Langzaam in tijden van pandemie

6.

Dag 1000...

Een zittend stelletje zegt enthousiast tegen een ander stel wat langsloopt dat ze er wel klaar mee zijn. “Een beetje schuiven met opdrachten en over een tijdje kijken hoe het ervoor staat en dan doorplannen. Ja, ik heb nog wel wat opdrachten lopen, maar dat is het. Dat je niet al je spaargeld er doorheen jaagt. Wel aanspraak op de regeling maar er zijn mensen die het veel meer nodig hebben. Verder moeten we het zien. De zon schijnt. Dat is ook zo. Naar kantoor. De deur uit. De wereld wordt heel klein. Hele dag achter zo’n scherm en dan 's avonds de sociale contacten ook nog. De ouders hebben de oorlog meegemaakt. Eigenwijs. Risico. Ja, jouw moeder. Ja! Die weet wel dat er iets aan de hand is, maar ze wordt vooral steeds bozer. Het is echt iets vanuit de film. Dit is gewoon hoe het is als er oorlog is zei iemand die uit een oorlog kwam. Avondklok... Avondklok? Gelukkig is het lekker weer. Ja dat is ook zo.”

Een vrouw zonder nek met een leer jack en lompe ongeknipte krullen loopt op haar viezige roze Ikea pantoffels door het grind haar grind-kleurige golden retriever uit te laten.

Naast een mooi Aziatisch meisje zit een jongen die me aan kijkt.

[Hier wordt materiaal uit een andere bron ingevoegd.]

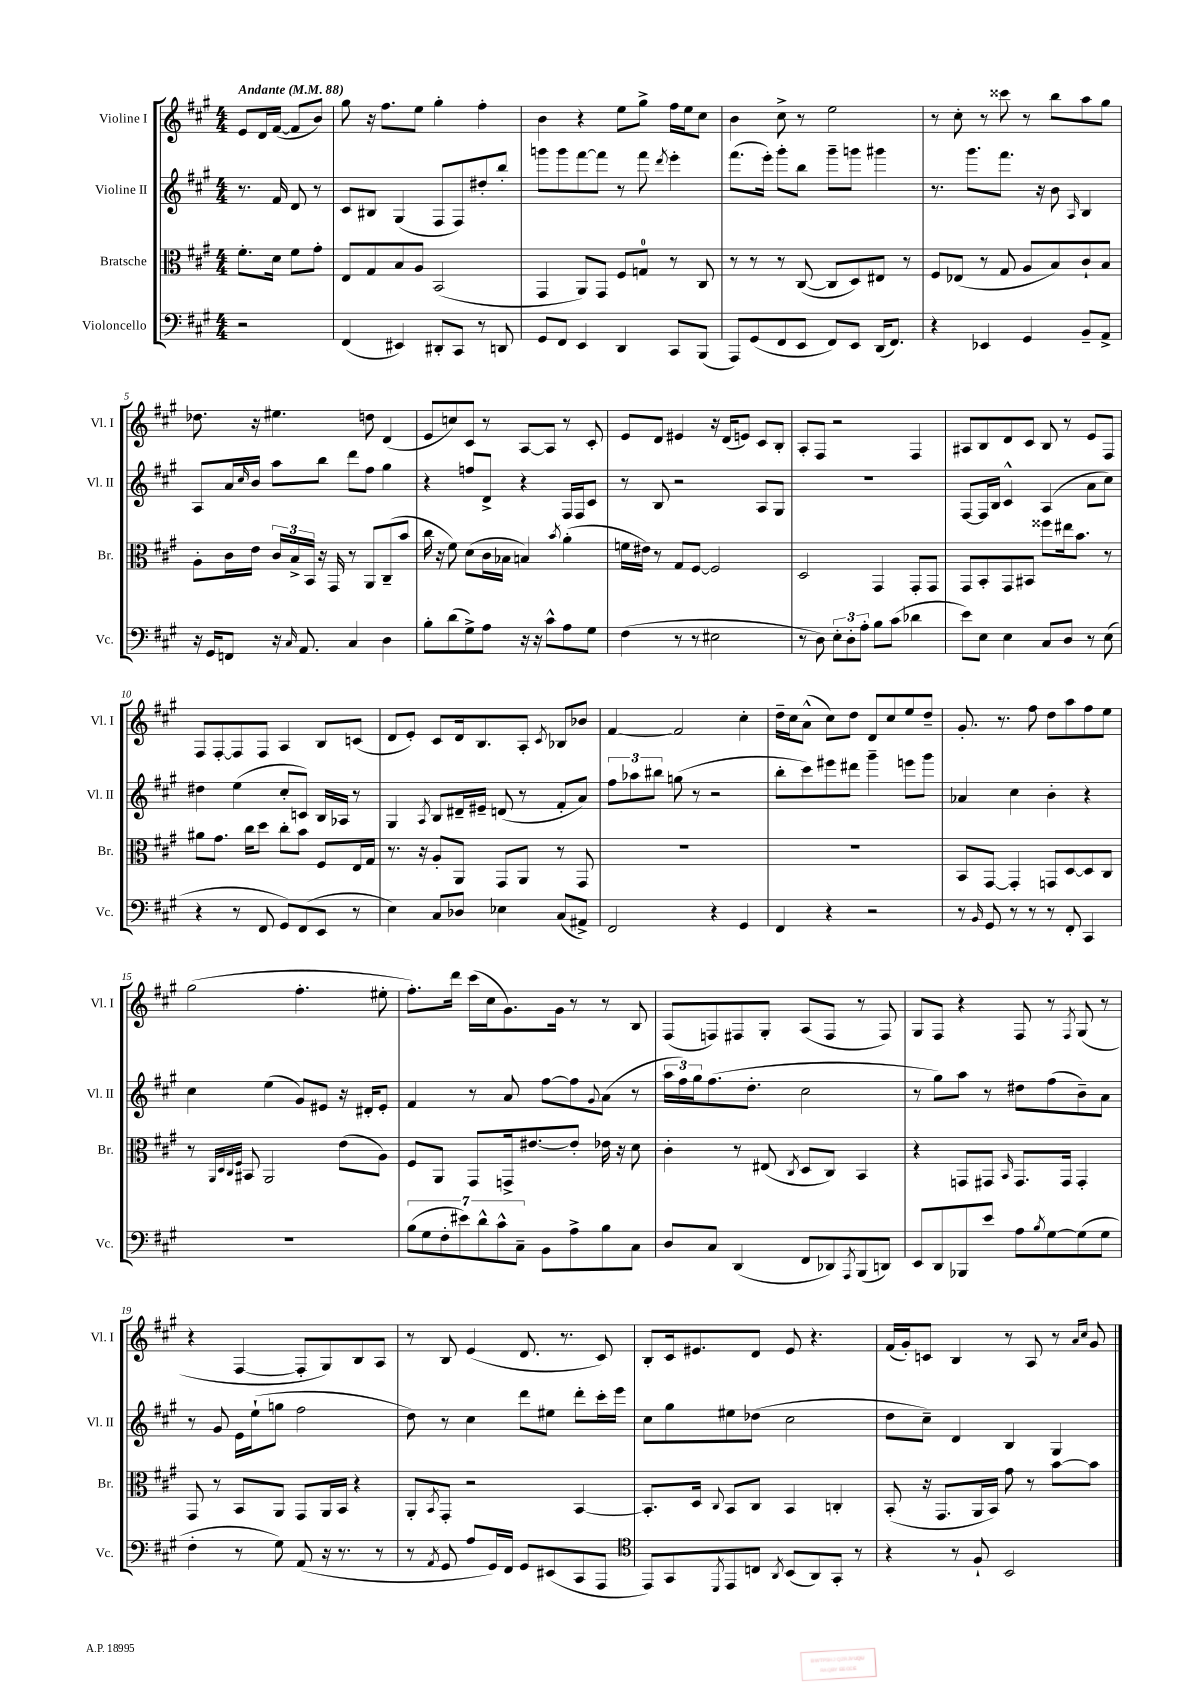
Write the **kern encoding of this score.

**kern	**kern	**kern	**kern
*part4	*part3	*part2	*part1
*staff4	*staff3	*staff2	*staff1
*I"Violoncello	*I"Bratsche	*I"Violine II	*I"Violine I
*I'Vc.	*I'Br.	*I'Vl. II	*I'Vl. I
*clefF4	*clefC3	*clefG2	*clefG2
*k[f#c#g#]	*k[f#c#g#]	*k[f#c#g#]	*k[f#c#g#]
*M4/4	*M4/4	*M4/4	*M4/4
*MM88	*MM88	*MM88	*MM88
=	=	=	=
!	!	!	!LO:TX:a:B:t=Andante
2r	8.f#'\L	8.r	8e/L
.	.	.	16d/L
.	16d\Jk	16f#/	([16f#/JJ
.	8f#\L	8d/	8f#/L]
.	8g#'\J	8r	8b/J)
=1	=1	=1	=1
(4FF#/	8E/L	8c#/L	8gg#\
.	8G#/	8B#X/J	16r
.	.	.	8.ff#\L
4EE#X/)	8B/	(4G#/	.
.	8A/J	.	8ee\J
8DD#X'/L	(2BB/	8F#/L	4gg#'\
8CC#/J	.	8F#/)	.
8r	.	8dd#X'/	4ff#'\
8DDn/	.	8bb'/J	.
=2	=2	=2	=2
8GG#/L	4GG#/	8gggn\L	4b\
8FF#/J	.	8ggg\	.
4EE/	8AA/L)	[8fff#\	4r
.	8GG#/J	8fff#\J]	.
4DD/	8F#/L	8r	8ee\L
.	8Gn/J	8fff#\	8gg#^\J
.	.	8qddd/	.
8CC#/L	8r	4eee'\	16ff#\LL
.	.	.	16ee\J
(8BBB/J	8C#/	.	8cc#\J
=3	=3	=3	=3
8AAA/L)	8r	(8.fff#\L	4b\
(8GG#/	8r	.	.
.	.	16eee'\Jk)	.
8FF#/	8r	8ggg#'\L	8cc#^\
8EE/J	([8C#/	8bb\J	8r
8FF#/L)	8C#/L]	8ggg#~\L	2ee\
8EE/J	8D/)	8gggn\J	.
(16DD/KL	8E#X/J	4ggg#X\	.
8.FF#/J)	.	.	.
.	8r	.	.
=4	=4	=4	=4
4r	8F#/L	8.r	8r
.	(8E-X/J	.	8cc#'\
.	.	8.ggg#\L	.
4EE-X/	8r	.	8r
.	8G#/	8.fff#\J	8ccc##X\
4GG#/	8A/L	.	8r
.	.	16r	.
.	8B/)	8b\	8bb\L
.	.	16qqA/	.
8BB~/L	8c#`/	4B/	8aa\
8AA^/J	8B/J	.	8gg#\J
!!LO:LB:g=z
=5	=5	=5	=5
16r	8A'\L	8A/L	8.dd-X\
16GG#/KL	.	.	.
8FFn/J	16c#\L	16a/L	.
.	.	16qqcc#/	.
.	16e\JJ	16b/JJ	16r
16r	24c#/LL	8aa\L	4.ee#X\
.	24B^/	.	.
16qqC#/	.	.	.
8.AA/	.	.	.
.	24BB/JJ	.	.
.	16r	8bb\J	.
.	16GG#/	.	.
4C#/	8r	8ddd\L	.
.	8AA/L	8ff#\J	8ddn\
4D\	(8C#~/	4gg#\	(4d/
.	8b/J	.	.
=6	=6	=6	=6
8B'\L	16cc#\	4r	8e/L
.	16r	.	.
(8d\	8f#\)	.	8ccn/)
8G#^\)	(8d\L	8ffn/L	8c#/J
8A\J	16c#\L	8d^/J	8r
.	16B-X\JJ	.	.
16r	4Bn/)	4r	[8A/L
16r	.	.	.
8c#^^\L	.	.	8A/J]
.	8qb/	.	.
8A\	(4a'\	16F#/LL	8r
.	.	16F#/J	.
8G#\J	.	8c#/J	8c#'/
=7	=7	=7	=7
(4F#\	16fn\LL	8r	8e/L
.	16e#X\JJ)	.	.
.	8r	8B/	8d/J
8r	8G#/L	2r	4e#X/
8r	[8F#/J	.	.
2E#X\	2F#/]	.	16r
.	.	.	(16d/KL
.	.	.	8en/J)
.	.	8A/L	8c#/L
.	.	8G#/J	8B'/J
=8	=8	=8	=8
8r	2D/	1r	8A'/L
8D\)	.	.	8F#/J
12E'\L	.	.	2r
12D'\	.	.	.
12A'\J	.	.	.
8B\L	4GG#/	.	.
(8c#\J	.	.	.
4d-X\	8GG#'/L	.	4F#/
.	8GG#/J	.	.
=9	=9	=9	=9
8e\L)	8GG#/L	[8F#/L	8A#X/L
8E\J	8BB'/	16F#/L]	8B/
.	.	16B/JJ	.
4E\	8GG#/	4c#^^/	8d/
.	8BB#X/J	.	8c#/J
8C#/L	8ff##X\L	(4A/	8B/
8D/J	16ee#X\k	.	8r
.	8.b\J	.	.
8r	.	8a\L	8e/L
(8E\	8r	8cc#\J)	8F#/J
!!LO:LB:g=z
=10	=10	=10	=10
4r	8a#X\L	4dd#X\	8F#/L
.	8.g#\J	.	[8F#'/
8r	.	(4ee\	8F#/]
.	16cc#\KL	.	.
8FF#/	8dd\J	.	8F#/J
8GG#/L)	8cc#'\L	8cc#'/L	4A/
(8FF#/	8b\J	8cn/J)	.
8EE/J	8F#/L	16B/LL	8B/L
.	.	16A-X/JJ	.
8r	16E/L	8r	(8cn/J
.	16G#/JJ	.	.
=11	=11	=11	=11
4E\)	8.r	4G#/	8d/L
.	.	.	8e'/J)
.	16r	.	.
.	.	8qA/	.
8C#/L	8A'/L	8B/L	8c#/L
8D-X/J	8AA/J	16d#X~/L	16d/k
.	.	16e#X~/JJ	8.B/
4E-X\	8GG#/L	(8dn/	.
.	8AA/J	8r	8A'/J
.	.	.	8qc#/
(8C#/L	8r	8f#'/L	8B-X/L
8AA#X^/J)	8GG#/	8a/J)	8b-X/J
=12	=12	=12	=12
2FF#/	1r	12ff#\L	[4f#/
.	.	12aa-X\	.
.	.	12bb#X\J	.
.	.	(8ggn\	2f#/]
.	.	8r	.
4r	.	2r	.
4GG#/	.	.	4cc#'\
=13	=13	=13	=13
4FF#/	1r	8bb'\L	16dd~\LL
.	.	.	16cc#\J
.	.	8ccc#\)	(8a^^\J
4r	.	8eee#X\	8cc#\L)
.	.	8ddd#X\J	8dd\J
2r	.	4ggg#~\	8d/L
.	.	.	8cc#/
.	.	8eeen\L	8ee/
.	.	8ggg#\J	8dd~/J
=14	=14	=14	=14
8r	8BB/L	4a-X/	8.g#'/
16qqBB/	.	.	.
8GG#/	[8GG#/J	.	.
.	.	.	8.r
8r	4GG#'/]	4cc#\	.
8r	.	.	8ff#\
8r	8GGn/L	4b'\	8dd\L
8FF#'/	[8D/	.	8aa\
4CC#/	8D/]	4r	8ff#\
.	8C#/J	.	8ee\J
!!LO:LB:g=z
=15	=15	=15	=15
1r	8r	4cc#\	(2gg#\
.	32qqAA/LLL	.	.
.	32qqD/	.	.
.	32qqC#/	.	.
.	32qqF#/JJJ	.	.
.	8BB#X/	.	.
.	2AA/	(4ee\	.
.	.	8g#/L)	4.ff#'\
.	.	8e#X/J	.
.	(8e\L	16r	.
.	.	16d#X'/KL	.
.	8A\J)	8e#'/J	8ee#X'\
=16	=16	=16	=16
(14B\L	8F#/L	4f#/	8.ff#'\L)
14G#\	.	.	.
.	8AA/J	.	.
14F#'\	.	.	.
.	.	.	16ddd\Jk
14e#X\)	.	.	.
.	8GG#/L	8r	(16ccc#\LL
14d^^\	.	.	.
.	.	.	16cc#\J
14c#^^\	.	.	.
.	16GGn^/k	8a/	8.g#\)
14C#~\J	.	.	.
.	[8.e#X/	.	.
8BB\L	.	[8ff#\L	.
.	.	.	16g#\Jk
8A^\	8e#'/J]	8ff#\]	8r
.	.	8qqg#/	.
8B\	16e-X\	(8a\J	8r
.	16r	.	.
8C#\J	8d\	8r	8B/
=17	=17	=17	=17
8D/L	4c#'\	24aa\LL	(8F#/L
.	.	24ff#\)	.
.	.	24gg#\J	.
8C#/J	.	(8.ff#\	8Fn/)
(4DD/	8r	.	8F#X/
.	.	8.dd'\J	.
.	(8E#X/	.	8G#'/J
.	8qC#/	.	.
8FF#/L	8D/L	2cc#\	(8A/L
8DD-X/)	8C#/J)	.	8F#/J
8qAAA/	.	.	.
(8BBB/	4BB/	.	8r
8DDn/J)	.	.	8F#/)
=18	=18	=18	=18
8EE/L	4r	8r	8G#/L
8DD/	.	8gg#\L)	8F#/J
8BBB-X/	8GGn/L	8aa\J	4r
8e/J	8GG#X/J	8r	.
.	16qqBB/	.	.
8A\L	8.GG#/L	8dd#X\L	8F#/
8qB/	.	.	.
[8G#\	.	(8ff#\	8r
.	16GG#/Jk	.	.
.	.	.	8qF#/
(8G#\]	4GG#'/	8b~\)	(8G#/
8G#\J	.	8a\J	8r
!!LO:LB:g=z
=19	=19	=19	=19
4F#'\	8GG#/	8r	4r
.	8r	8g#/	.
8r	8BB/L	16e\LL	[4F#/
.	.	(16ee`\J	.
8G#\)	8AA/J	8ggn\J	.
(8AA/	8GG#/L	2ff#\	8F#'/L]
16r	16AA/L	.	8G#/)
8.r	16BB/JJ	.	.
.	4r	.	8B/
8r	.	.	8A/J
=20	=20	=20	=20
8r	8AA'/L	8dd\)	8r
8qAA/	8qBB/	.	.
8GG#/	8GG#'/J	8r	8B/
8A/L	2r	4cc#\	(4e/
16GG#/L)	.	.	.
16FF#/JJ	.	.	.
8GG#/L	.	8ddd\L	8.d/
(8EE#X/	.	8ee#X\J	.
.	.	.	8.r
8CC#/	[4BB/	8ddd'\L	.
8AAA/J	.	16ccc#'\L	8c#/)
.	.	16eee\JJ	.
=21	=21	=21	=21
*clefC4	*	*	*
8EE/L)	8.BB'/L]	8cc#\L	8B'/L
8GG#/	.	8gg#\	16c#/k
.	16D/Jk	.	8.e#X/
8qDD/	8qqC#/	.	.
8EE/	8BB/L	8ee#X\	.
8Cn/J	8C#/J	(8dd-X\J	8d/J
8qAA/	.	.	.
(8BB/L	4BB/	2cc#\	8e#/
8AA/)	.	.	4.r
8GG#'/J	4Cn'/	.	.
8r	.	.	.
=22	=22	=22	=22
4r	(8BB'/	8dd\L	(16f#/LL
.	.	.	16g#'/J)
.	16r	8cc#~\J)	8cn/J
.	8.GG#/L	.	.
8r	.	4d/	4B/
8F#`/	16AA/L	.	.
.	16BB/JJ)	.	.
2BB/	8g#\	4B/	8r
.	8r	.	8A/
.	[8b\L	4G#/	8r
.	.	.	16qqa/LL
.	.	.	16qqcc#/JJ
.	8b\J]	.	8g#/
==	==	==	==
*-	*-	*-	*-
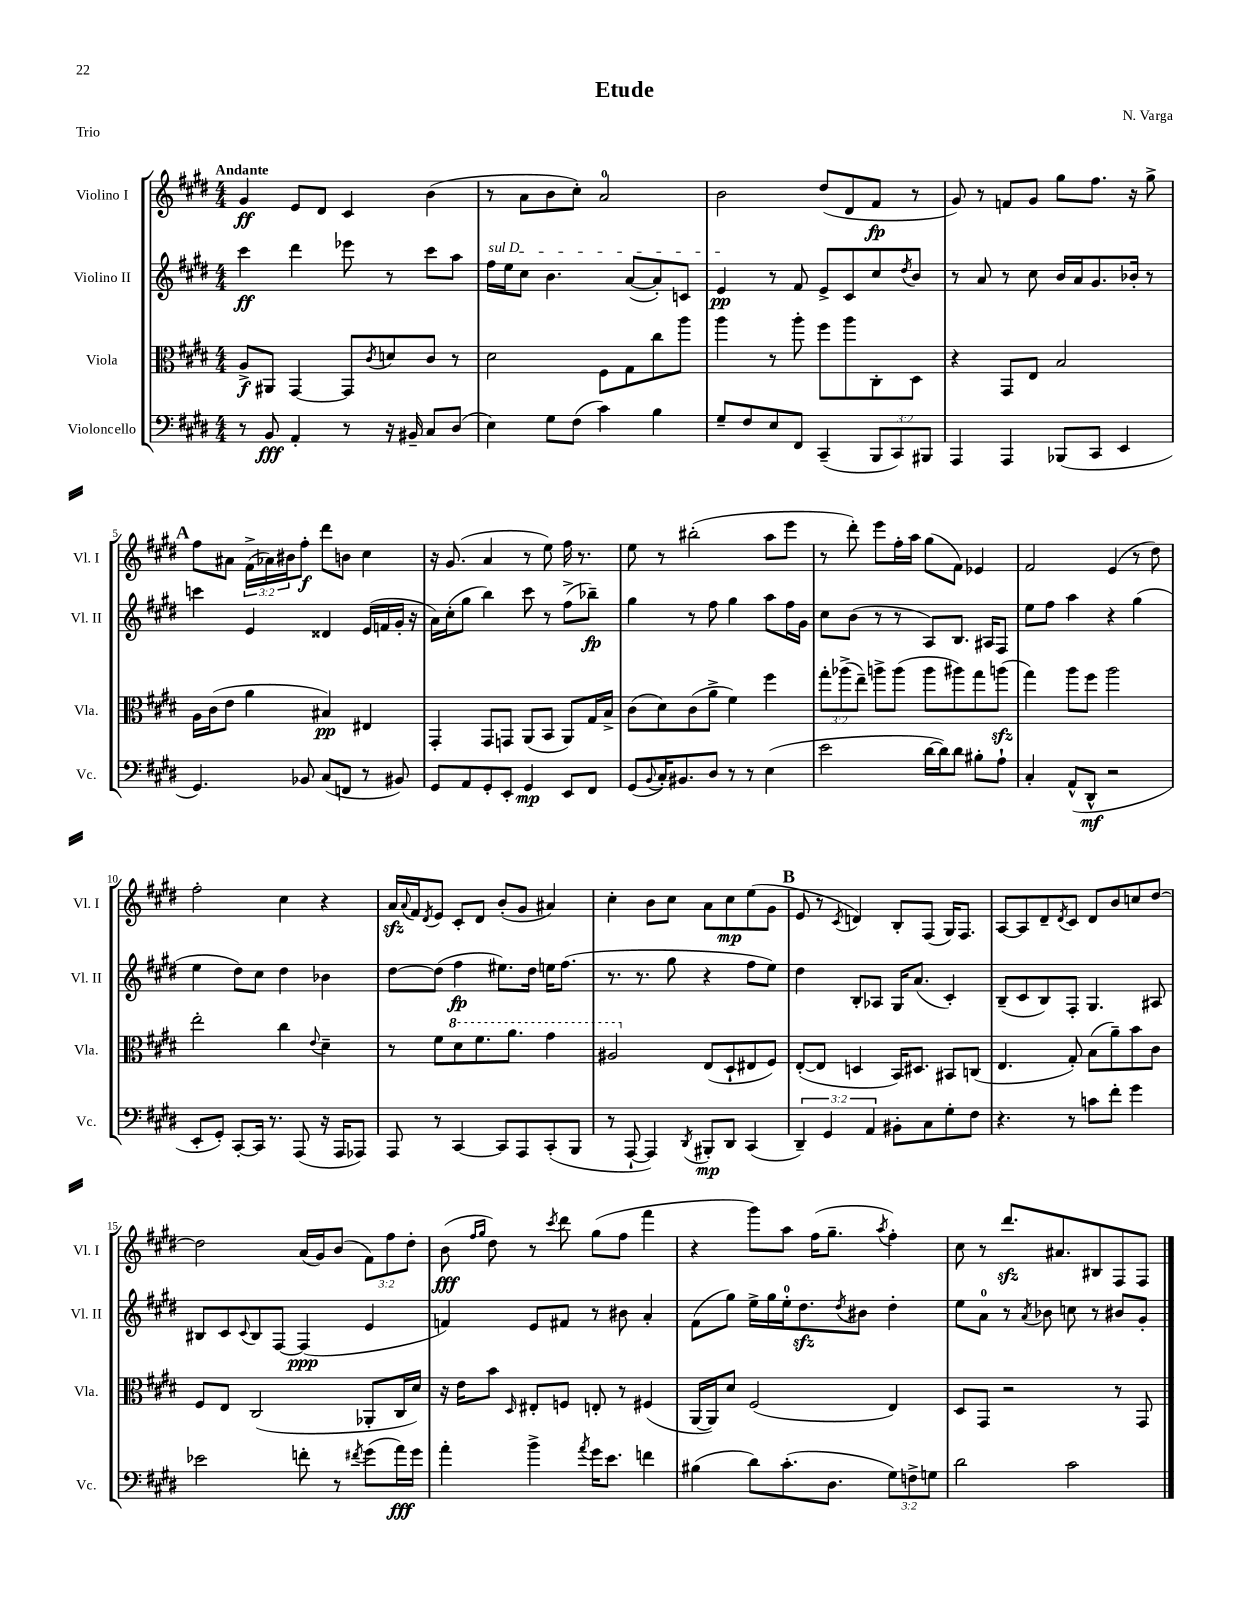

Hij lijkt zó erg op een jongen die ik ken, dat ik het raar vind dat hij me geen gedag zegt.

Een grijze vrouw zegt tegen haar dochter met dezelfde handtas om haar andere schouder, dat al haar kopieerapparaten in beslag zijn genomen.

Een meisje rent langs met een mondkapje op. Ik neem een foto van haar op het moment dat ze twee marechaussees in een zwart pak met blauwe baret passeert, die eigenlijk te dicht bij elkaar staan. Als ik de foto bekijk, zie ik dat een van de mannen mij aankijkt en ik kijk hem daarna in het echt ook aan. Als hij even later verder loopt, stopt hij even met praten en als hij in slowmotion weer mijn richting op kijkt, verstomt al het andere geluid. Even voel ik me onderdeel van een door de staat onderdrukt volk in een hele andere film. Dan landt er een duif vlak voor me en doet net alsof ik iets te eten voor ‘m heb. Hij heeft een rare kale plek op zijn koppetje. Even voel ik me onderdeel van het dierenrijk. Dan nies ik net niet in mijn elleboog, maar gooi hem toch maar weg.

Het tv-programma over sportevenementen die niet doorgaan, gaat wel door: Het leven van een tafeltennisser is totaal veranderd en ook andere sporters schijnen een leven te hebben.

Bij het ochtendjournaal verteld een voorlees meisje met te veel babyvet in haar gezicht over de tegenvallende cijfers van de luchtvaart deze maand door de crisis, als gevolg van de crisis. Ook steden lopen inkomsten mis door de crisis, als gevolg van de crisis. Het lijkt soms net alsof alles in dezelfde wereld gebeurt. Opeens staan de oogjes tussen de babyvetjes op vrolijk: “Creatievelingen verrassen de wereld met opbeurende video’s”, en ze verwijst naar een heel ander platform.
Nieuws over het einde van een Europa en over de privacy van de mensheid wordt maar even achterwege gelaten.

Ondertussen schieten de Amerikanen voor de zekerheid iedereen dood.